_About this exercise_
For this exercise, output the line containing "Upacara HUT ke-24 Kabupaten" and all lines after it to the end of the records, exactly, with no other content.

(Stored data)
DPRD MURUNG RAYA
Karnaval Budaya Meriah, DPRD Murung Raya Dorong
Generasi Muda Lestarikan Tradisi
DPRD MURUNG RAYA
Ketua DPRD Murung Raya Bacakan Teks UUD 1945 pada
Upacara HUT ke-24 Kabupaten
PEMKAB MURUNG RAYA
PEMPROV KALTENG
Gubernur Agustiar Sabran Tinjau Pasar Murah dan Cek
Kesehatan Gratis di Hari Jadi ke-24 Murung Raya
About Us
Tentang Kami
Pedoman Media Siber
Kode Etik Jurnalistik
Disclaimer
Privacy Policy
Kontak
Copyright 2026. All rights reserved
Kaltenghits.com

_Written solution_
Upacara HUT ke-24 Kabupaten
PEMKAB MURUNG RAYA
PEMPROV KALTENG
Gubernur Agustiar Sabran Tinjau Pasar Murah dan Cek
Kesehatan Gratis di Hari Jadi ke-24 Murung Raya
About Us
Tentang Kami
Pedoman Media Siber
Kode Etik Jurnalistik
Disclaimer
Privacy Policy
Kontak
Copyright 2026. All rights reserved
Kaltenghits.com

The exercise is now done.